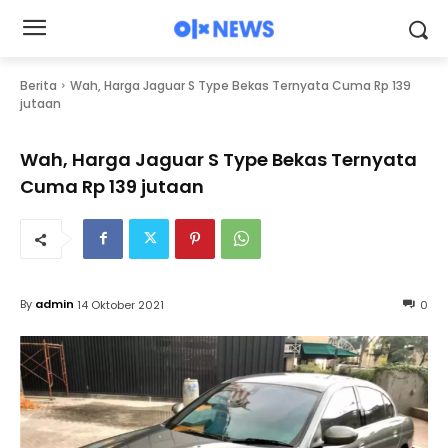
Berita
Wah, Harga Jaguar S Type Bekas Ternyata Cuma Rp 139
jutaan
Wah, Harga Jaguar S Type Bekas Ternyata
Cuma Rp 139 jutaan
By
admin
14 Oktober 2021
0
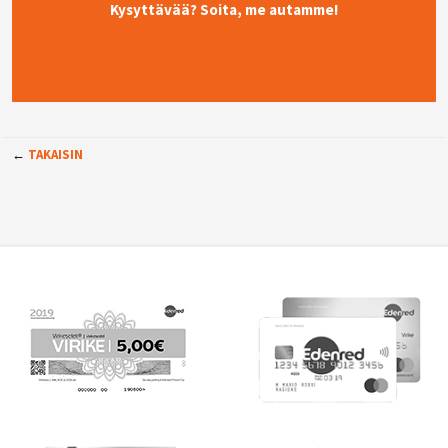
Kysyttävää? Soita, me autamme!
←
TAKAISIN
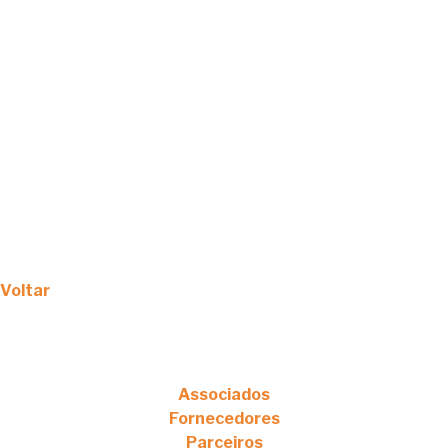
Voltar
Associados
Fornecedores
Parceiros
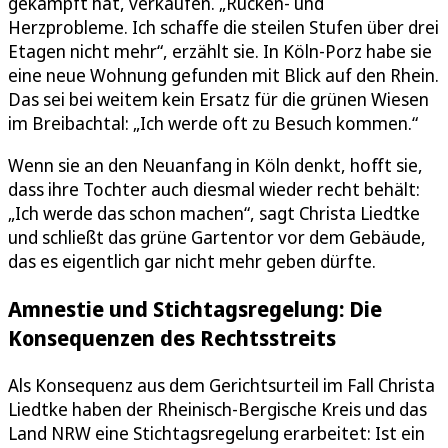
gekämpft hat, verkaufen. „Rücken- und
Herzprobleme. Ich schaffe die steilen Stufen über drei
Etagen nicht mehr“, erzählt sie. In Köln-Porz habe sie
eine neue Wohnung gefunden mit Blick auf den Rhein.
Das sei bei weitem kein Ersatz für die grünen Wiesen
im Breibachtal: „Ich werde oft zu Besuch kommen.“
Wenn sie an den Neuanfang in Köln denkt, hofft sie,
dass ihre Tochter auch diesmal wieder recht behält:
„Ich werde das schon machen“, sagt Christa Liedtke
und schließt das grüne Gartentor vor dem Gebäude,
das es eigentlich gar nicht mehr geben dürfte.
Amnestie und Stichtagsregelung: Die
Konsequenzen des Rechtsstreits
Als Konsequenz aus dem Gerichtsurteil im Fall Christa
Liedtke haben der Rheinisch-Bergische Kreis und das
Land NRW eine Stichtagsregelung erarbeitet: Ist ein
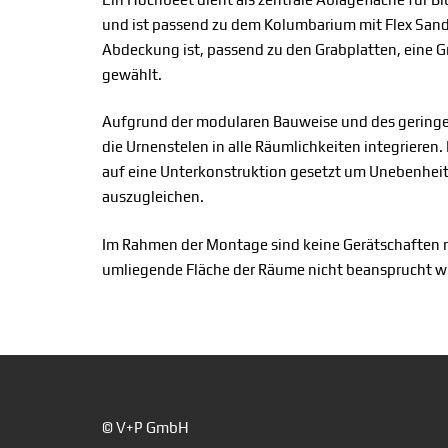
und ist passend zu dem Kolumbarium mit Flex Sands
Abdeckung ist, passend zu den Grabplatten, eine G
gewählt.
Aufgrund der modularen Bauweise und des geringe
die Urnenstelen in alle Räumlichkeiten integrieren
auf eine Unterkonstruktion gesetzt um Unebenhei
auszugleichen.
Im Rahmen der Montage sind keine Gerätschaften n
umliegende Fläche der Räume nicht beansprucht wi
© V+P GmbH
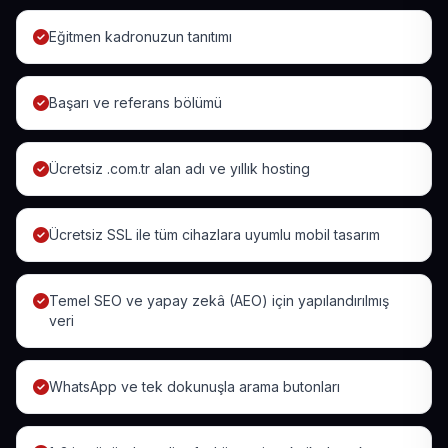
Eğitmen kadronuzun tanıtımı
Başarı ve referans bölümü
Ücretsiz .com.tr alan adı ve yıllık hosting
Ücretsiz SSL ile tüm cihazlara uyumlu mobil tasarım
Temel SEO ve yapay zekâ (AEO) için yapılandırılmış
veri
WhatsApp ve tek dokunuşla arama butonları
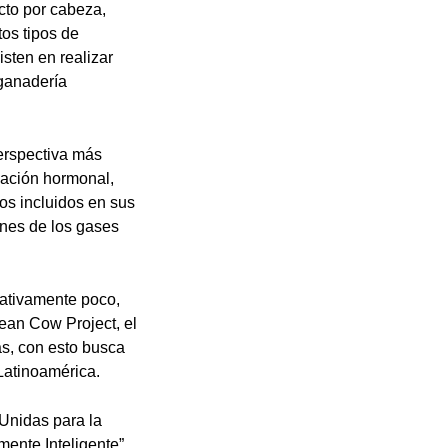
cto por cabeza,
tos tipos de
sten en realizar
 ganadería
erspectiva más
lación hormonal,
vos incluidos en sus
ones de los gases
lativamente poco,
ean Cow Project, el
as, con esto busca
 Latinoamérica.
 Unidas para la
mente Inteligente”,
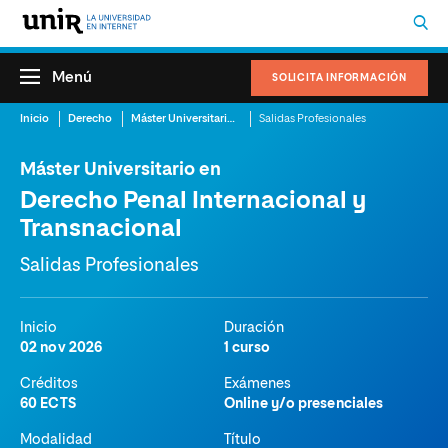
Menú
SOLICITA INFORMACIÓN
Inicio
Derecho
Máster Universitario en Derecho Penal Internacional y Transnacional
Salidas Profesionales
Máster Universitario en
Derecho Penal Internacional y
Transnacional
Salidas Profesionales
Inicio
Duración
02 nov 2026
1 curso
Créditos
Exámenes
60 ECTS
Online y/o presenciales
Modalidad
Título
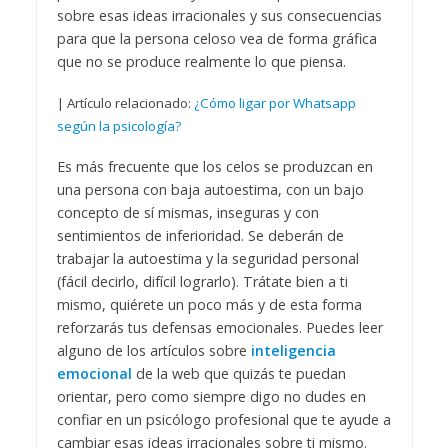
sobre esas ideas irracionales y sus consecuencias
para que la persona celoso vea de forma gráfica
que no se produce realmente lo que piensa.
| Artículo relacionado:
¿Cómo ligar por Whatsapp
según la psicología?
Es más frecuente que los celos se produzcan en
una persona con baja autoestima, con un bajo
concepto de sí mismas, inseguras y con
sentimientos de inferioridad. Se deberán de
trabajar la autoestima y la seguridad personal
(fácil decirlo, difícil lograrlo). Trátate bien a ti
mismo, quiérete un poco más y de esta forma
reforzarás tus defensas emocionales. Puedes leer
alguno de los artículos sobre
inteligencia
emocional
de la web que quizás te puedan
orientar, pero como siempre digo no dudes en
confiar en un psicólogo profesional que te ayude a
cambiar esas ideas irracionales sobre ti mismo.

● **Task item**
Reproduce the text of the listing above with "Portada" substituted for every occurrence of "Inicio" and nothing else altered. Leave the pictures out.

● **Answer**
Berita
Wah, Harga Jaguar S Type Bekas Ternyata Cuma Rp 139
jutaan
Wah, Harga Jaguar S Type Bekas Ternyata
Cuma Rp 139 jutaan
By
admin
14 Oktober 2021
0
Kysyttävää? Soita, me autamme!
←
TAKAISIN
Voltar
Associados
Fornecedores
Parceiros
gekämpft hat, verkaufen. „Rücken- und
Herzprobleme. Ich schaffe die steilen Stufen über drei
Etagen nicht mehr“, erzählt sie. In Köln-Porz habe sie
eine neue Wohnung gefunden mit Blick auf den Rhein.
Das sei bei weitem kein Ersatz für die grünen Wiesen
im Breibachtal: „Ich werde oft zu Besuch kommen.“
Wenn sie an den Neuanfang in Köln denkt, hofft sie,
dass ihre Tochter auch diesmal wieder recht behält:
„Ich werde das schon machen“, sagt Christa Liedtke
und schließt das grüne Gartentor vor dem Gebäude,
das es eigentlich gar nicht mehr geben dürfte.
Amnestie und Stichtagsregelung: Die
Konsequenzen des Rechtsstreits
Als Konsequenz aus dem Gerichtsurteil im Fall Christa
Liedtke haben der Rheinisch-Bergische Kreis und das
Land NRW eine Stichtagsregelung erarbeitet: Ist ein
und ist passend zu dem Kolumbarium mit Flex Sands
Abdeckung ist, passend zu den Grabplatten, eine G
gewählt.
Aufgrund der modularen Bauweise und des geringe
die Urnenstelen in alle Räumlichkeiten integrieren
auf eine Unterkonstruktion gesetzt um Unebenhei
auszugleichen.
Im Rahmen der Montage sind keine Gerätschaften n
umliegende Fläche der Räume nicht beansprucht wi
© V+P GmbH
Eğitmen kadronuzun tanıtımı
Başarı ve referans bölümü
Ücretsiz .com.tr alan adı ve yıllık hosting
Ücretsiz SSL ile tüm cihazlara uyumlu mobil tasarım
Temel SEO ve yapay zekâ (AEO) için yapılandırılmış
veri
WhatsApp ve tek dokunuşla arama butonları
cto por cabeza,
tos tipos de
sten en realizar
 ganadería
erspectiva más
lación hormonal,
vos incluidos en sus
ones de los gases
lativamente poco,
ean Cow Project, el
as, con esto busca
 Latinoamérica.
 Unidas para la
mente Inteligente”,
Menú
SOLICITA INFORMACIÓN
Portada
Derecho
Máster Universitario en Derecho Penal Internacional y Transnacional
Salidas Profesionales
Máster Universitario en
Derecho Penal Internacional y
Transnacional
Salidas Profesionales
Portada
Duración
02 nov 2026
1 curso
Créditos
Exámenes
60 ECTS
Online y/o presenciales
Modalidad
Título
sobre esas ideas irracionales y sus consecuencias
para que la persona celoso vea de forma gráfica
que no se produce realmente lo que piensa.
| Artículo relacionado:
¿Cómo ligar por Whatsapp
según la psicología?
Es más frecuente que los celos se produzcan en
una persona con baja autoestima, con un bajo
concepto de sí mismas, inseguras y con
sentimientos de inferioridad. Se deberán de
trabajar la autoestima y la seguridad personal
(fácil decirlo, difícil lograrlo). Trátate bien a ti
mismo, quiérete un poco más y de esta forma
reforzarás tus defensas emocionales. Puedes leer
alguno de los artículos sobre
inteligencia
emocional
de la web que quizás te puedan
orientar, pero como siempre digo no dudes en
confiar en un psicólogo profesional que te ayude a
cambiar esas ideas irracionales sobre ti mismo.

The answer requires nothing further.